Step Two: Verbalize the label, either through a question or a statement. Begin labels with any of the following neutral phrases to make the other party more responsive and open.
“It seems like...”
“It sounds like...”
“It looks like...”
Step Three: Pause and listen. Avoid the tendency to expand on the label because it diminishes the positive effect of labeling.
Emotions have two levels: the “presenting” and the underlying. The “presenting” level is the behavior that we see and hear; underlying is what causes the “presenting” behavior. Negotiators must focus on the underlying emotions. Labeling weakens underlying negative emotions and reinforces positive ones.

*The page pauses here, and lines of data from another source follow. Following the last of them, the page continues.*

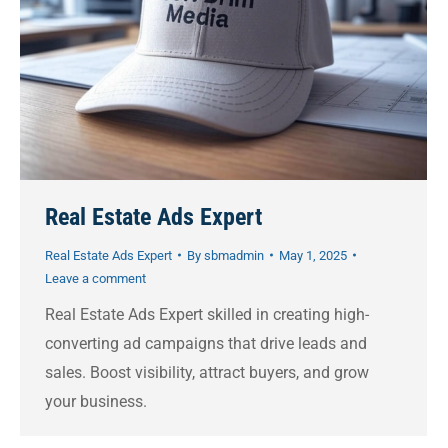
Real Estate Ads Expert
Real Estate Ads Expert
By
sbmadmin
May 1, 2025
Leave a comment
Real Estate Ads Expert skilled in creating high-
converting ad campaigns that drive leads and
sales. Boost visibility, attract buyers, and grow
your business.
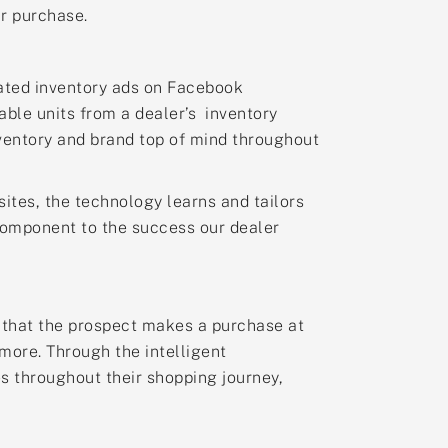
ir purchase.
rated inventory ads on Facebook
able units from a dealer’s inventory
nventory and brand top of mind throughout
sites, the technology learns and tailors
 component to the success our dealer
d that the prospect makes a purchase at
ymore. Through the intelligent
s throughout their shopping journey,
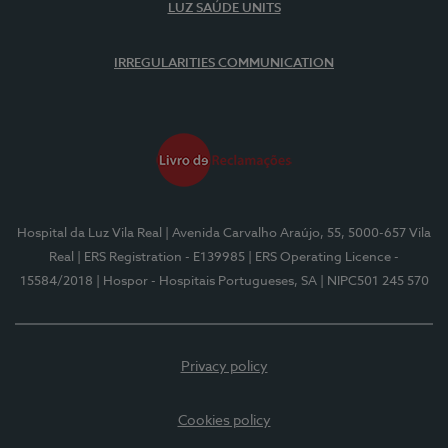
LUZ SAÚDE UNITS
IRREGULARITIES COMMUNICATION
Hospital da Luz Vila Real
| Avenida Carvalho Araújo, 55, 5000-657 Vila
Real
| ERS Registration - E139985
| ERS Operating Licence -
15584/2018
| Hospor - Hospitais Portugueses, SA
| NIPC501 245 570
Privacy policy
Cookies policy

Ignoring negative feelings can hurt the negotiation process. Acknowledge and label them without judgment to avoid ugly confrontations as the other party acknowledges the same emotion. Replace the negativity with an offer of a positive, compassionate solution.
When a person sees a threat–whether potential or actual, imagined, or real–fear sets in. A great negotiator would recognize the fear and label it to gain the other party's trust and make them feel safe. However, there will be situations when fear does not quickly transform into something positive. When that happens, it does not mean that the labeling tactic is not working; it merely means there are other layers of fear and negativity that needs to be peeled off. Sometimes, the negotiator needs to use another label so that the other party will feel that they are understood.
In court, lawyers use a technique that they call "taking the sting out." The lawyer cites all the accusations against their client and their case's weaknesses in the opening statement. This technique is also useful in negotiation.
List down every bad thing that the counterpart can say about you, so you come better prepared to negotiate with them. Acknowledge the other party’s objections even before they bring it out in the open. Doing so shows that you empathize with your counterpart. Ask open-ended questions to indicate respect for the other party’s inputs and to learn more about the source of their negativity.
Key Lessons
Empathy, listening, and labeling are not only useful for negotiation. These are tools that should become a part of our daily interaction with the people we encounter. They are the means to building meaningful, healthy relationships, not only within our family but even with other people.
It might feel awkward initially, but these tools will become a habit that will eventually become inherent in us through constant practice.
Learning Activity
Think of an upcoming negotiation with a client, boss, or colleague. Do an accusation audit. Write down how you will present it to them.
As an option, you can do this also using a recent negotiation that you participated in as your reference.